A GC chromatogram consisting of A, B, C and D peaks which have boiling point 32 ℃, 67 ℃, 84 ℃ and 131 ℃, respectively. Identify which peaks elute first and justify your answer.

Answer 80

- Compound A will elute first. - It has lowest boiling point, makes it more volatile. - This allows the compound to move through the column more quickly, elute first and resulting in a shorter retention time in gas chromatography.

Question 81

If the molecules have same boiling point, which one elute first in GC?

Answer 81

If the boiling point of components is the same, then a low size molecule will elute first and high size molecule elutes later.

Question 82

State the difference between normal and reverse phase HPLC.

Answer 82

In normal phase HPLC, stationary phase is polar and mobile phase is nonpolar while in reverse phase HPLC stationary phase is non polar and mobile phase is polar.

Question 83

A mixture containing alcohol, ester, and carboxylic acid component.

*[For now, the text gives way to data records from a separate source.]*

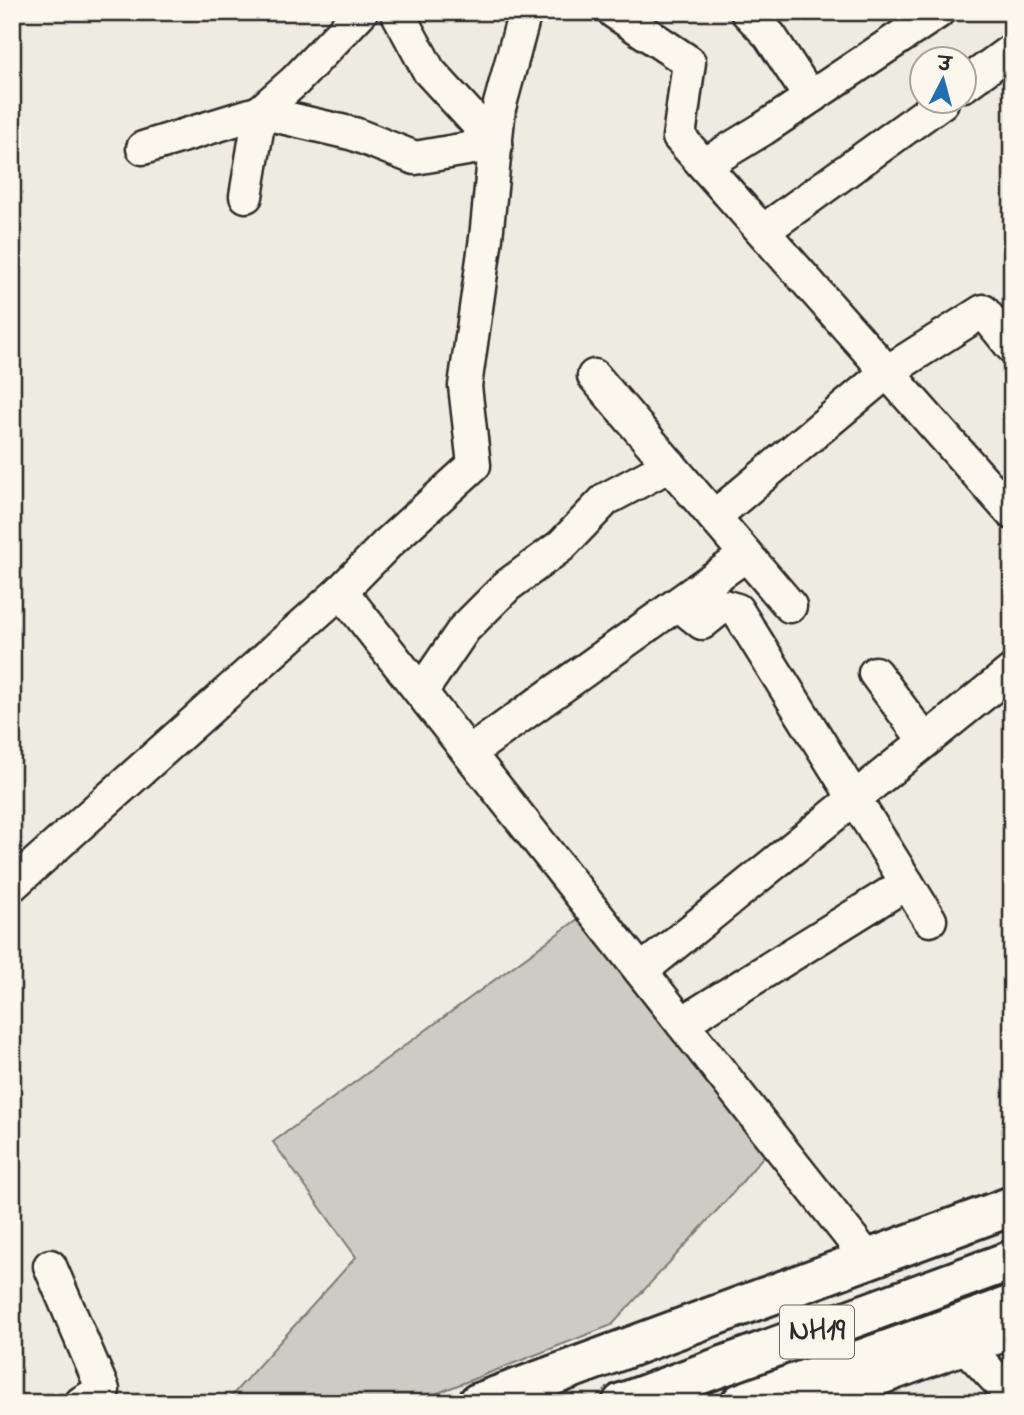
<svg xmlns="http://www.w3.org/2000/svg" width="1024" height="1415" font-family="'Indie Flower','Playpen Sans Deva',sans-serif">
  <style>
    .green { fill: #cecbc2; stroke: #7c7b76; stroke-width: 2 }
    .lines { fill: none; stroke-linecap: round; stroke-linejoin: round }
    .minor-casing { stroke: #2b2b2b; stroke-width: 37 }
    .major-casing { stroke: #2b2b2b; stroke-width: 44 }
    .highway-casing { stroke: #2b2b2b; stroke-width: 44 }
    .minor { stroke: #fbf7ec; stroke-width: 32 }
    .major { stroke: #fbf7ec; stroke-width: 38 }
    .highway { stroke: #fbf7ec; stroke-width: 38 }
    .labels { text-anchor: middle; dominant-baseline: central; stroke-width: 6; stroke-linejoin: round; paint-order: stroke }
    .shield { fill: #fbf7ec; stroke: #696865; stroke-width: 2 }
    .shield-label { font-size: 30px; font-weight: bold; fill: #2b2b2b }
  </style>
  <rect width="100%" height="100%" fill="#eeebe0"/>
  <filter id="ink" filterUnits="userSpaceOnUse"><feTurbulence type="fractalNoise" baseFrequency=".0143" numOctaves="2"/><feDisplacementMap in="SourceGraphic" scale="14" xChannelSelector="R" yChannelSelector="G"/><feConvolveMatrix kernelMatrix="1 2 1 2 8 2 1 2 1" color-interpolation-filters="sRGB"/></filter>
  <g filter="url(#ink)">
    <!-- green -->
    <path class="green" d="M582,916L767,1152L732,1194L612,1325L412,1403H225L356,1257L273,1142Z"/>
    <g class="lines">
      <defs>
        <g id="minor">
          <path d="M397,12L429,71L496,144"/>
          <path d="M614,12L689,62L679,137L1012,513"/>
          <path d="M747,12L770,36L810,97"/>
          <path d="M964,85L1012,50"/>
          <path d="M143,148L260,112L354,134L415,158L496,144"/>
          <path d="M704,165L763,129L938,12"/>
          <path d="M246,196L260,112L295,81L361,12"/>
          <path d="M763,231L942,102"/>
          <path d="M594,376L790,606"/>
          <path d="M714,517L887,372L983,311L1012,347"/>
          <path d="M341,591L868,1259"/>
          <path d="M678,604L702,623L723,606L737,610L930,920"/>
          <path d="M875,673L925,741"/>
          <path d="M421,692L464,629L508,585L561,546L606,499L670,465"/>
          <path d="M469,753L746,555"/>
          <path d="M12,885L341,591L387,544L474,465L465,386L486,238L499,108L525,12"/>
          <path d="M641,971L1012,671"/>
          <path d="M682,1023L907,883"/>
          <path d="M50,1266L103,1390L81,1403"/>
          <path d="M966,1347L1012,1396"/>
          <path d="M829,1403L856,1387L966,1347L1012,1333"/>
        </g>
        <path id="major" d="M478,1403L1012,1206"/>
        <g id="highway">
          <path d="M622,1403L1012,1260"/>
          <path d="M741,1403L1012,1305"/>
        </g>
      </defs>
      <!-- minor casing -->
      <use href="#minor" class="minor-casing"/>
      <!-- major casing -->
      <use href="#major" class="major-casing"/>
      <!-- highway casing -->
      <use href="#highway" class="highway-casing"/>
      <!-- minor -->
      <use href="#minor" class="minor"/>
      <!-- major -->
      <use href="#major" class="major"/>
      <!-- highway -->
      <use href="#highway" class="highway"/>
    </g>
  </g>
  <g class="labels">
    <!-- shield labels -->
    <rect class="shield" x="780" y="1305.5" width="74" height="53" rx="5"/>
    <g class="shield-label">
      <text x="817" y="1332">NH19</text>
    </g>
  </g>
  <!-- margin -->
  <rect width="1024" height="1415" fill="none" stroke="#fbf7ec" stroke-width="42"/>
  <rect x="21" y="21" width="982" height="1373" fill="none" stroke="#2b2b2b" stroke-width="2.5" filter="url(#ink)"/>
  <!-- north arrow -->
  <g transform="translate(943 80) rotate(6)"><circle r="33" fill="#fbf7ec" stroke="#a8a59f" stroke-width="2"/>
  <path d="M0-5L12 26L0 18L-12 26Z" fill="#1f6fb2"/>
  <text y="-10" font-size="19" font-weight="bold" text-anchor="middle" fill="#2b2b2b">उ</text>
  </g>
</svg>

Identify which component corresponds to peaks A, B and C as shown in the chromatogram. Justify your answer.

Answer 83

A = carboxylic acid B = alcohol C = ester - Ester is the least polar, while carboxylic acid is the most polar component. - In reverse phase HPLC, the stationary phase is non polar. - Ester will be eluted last due to its low polarity and strong interactions with the nonpolar stationary phase. - Carboxylic acid will be eluted first due to its high polarity and weak interactions with the nonpolar stationary phase.